**Problem details:** Copy every line of the listing below word for word, leaving out the pictures.
-- begin Source data --
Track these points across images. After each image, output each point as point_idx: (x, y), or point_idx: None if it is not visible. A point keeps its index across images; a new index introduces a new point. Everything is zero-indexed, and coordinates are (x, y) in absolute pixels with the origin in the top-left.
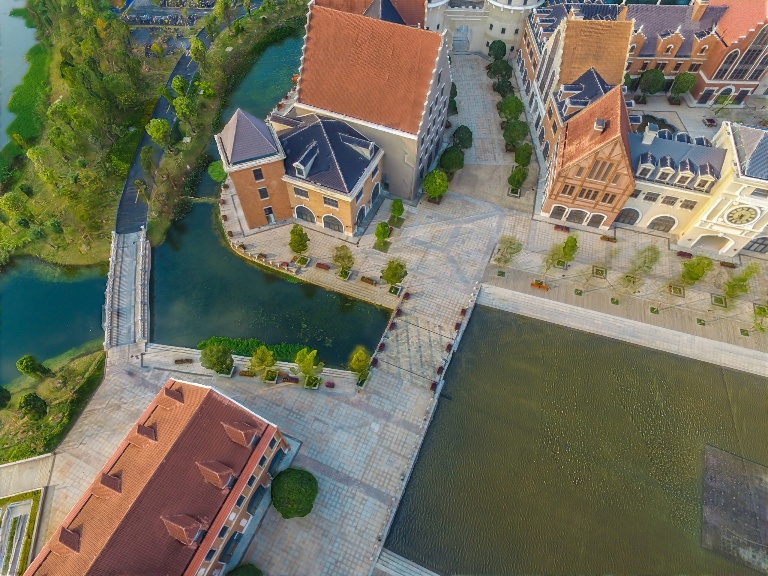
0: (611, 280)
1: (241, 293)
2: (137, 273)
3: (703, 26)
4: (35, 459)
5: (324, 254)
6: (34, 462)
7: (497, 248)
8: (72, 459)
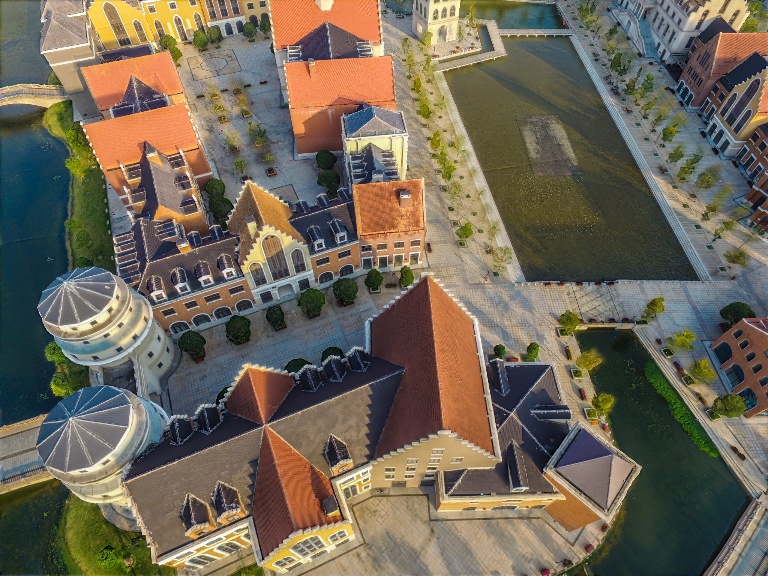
0: (458, 217)
1: (651, 455)
2: (728, 571)
3: (165, 162)
4: None
5: (570, 402)
6: None
7: (474, 282)
8: None
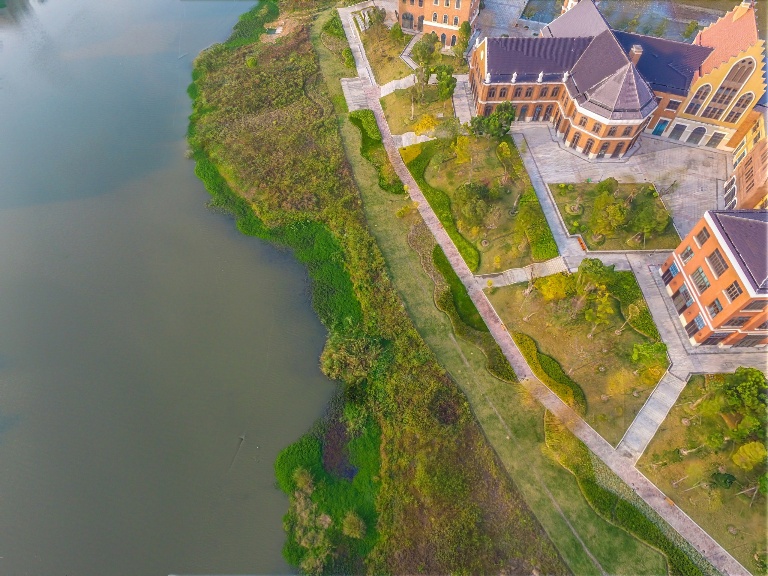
0: None
1: None
2: None
3: None
4: (365, 2)
5: None
6: (363, 5)
7: None
8: (381, 1)
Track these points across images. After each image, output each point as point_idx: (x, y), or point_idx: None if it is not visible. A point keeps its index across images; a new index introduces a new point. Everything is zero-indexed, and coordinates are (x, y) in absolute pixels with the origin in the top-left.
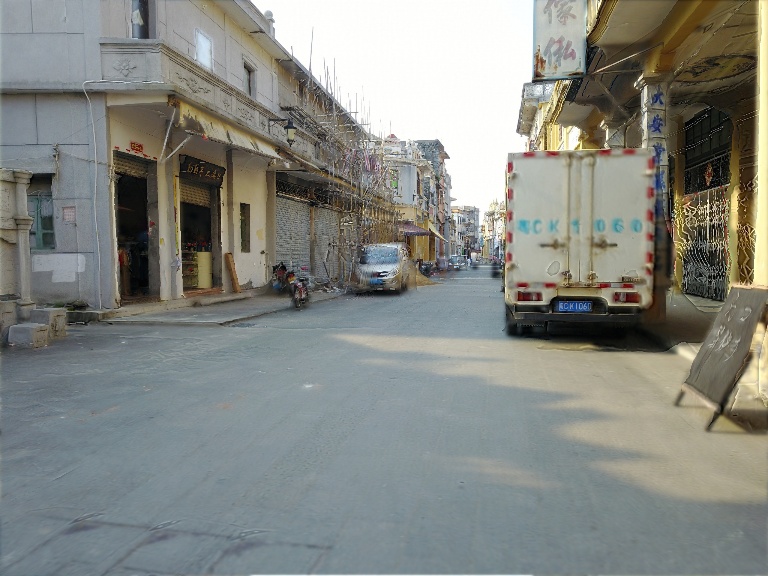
-- end Source data --
**Solved problem:**
Track these points across images. After each image, output each point as point_idx: (x, y), or point_idx: None if it is not visible. A point keeps its index across images; a new index introduces a new point. Everything is zero-indexed, and coordinates are (x, y) in absolute pixels with the origin in the top-left.
0: (611, 280)
1: (241, 293)
2: (137, 273)
3: (703, 26)
4: (35, 459)
5: (324, 254)
6: (34, 462)
7: (497, 248)
8: (72, 459)
0: (458, 217)
1: (651, 455)
2: (728, 571)
3: (165, 162)
4: None
5: (570, 402)
6: None
7: (474, 282)
8: None
0: None
1: None
2: None
3: None
4: (365, 2)
5: None
6: (363, 5)
7: None
8: (381, 1)
Track these points across images. After each image, output each point as point_idx: (x, y), or point_idx: None if it is not visible. A point keeps its index across images; a new index introduces a new point. Everything is zero-indexed, and coordinates are (x, y) in absolute pixels with the origin in the top-left.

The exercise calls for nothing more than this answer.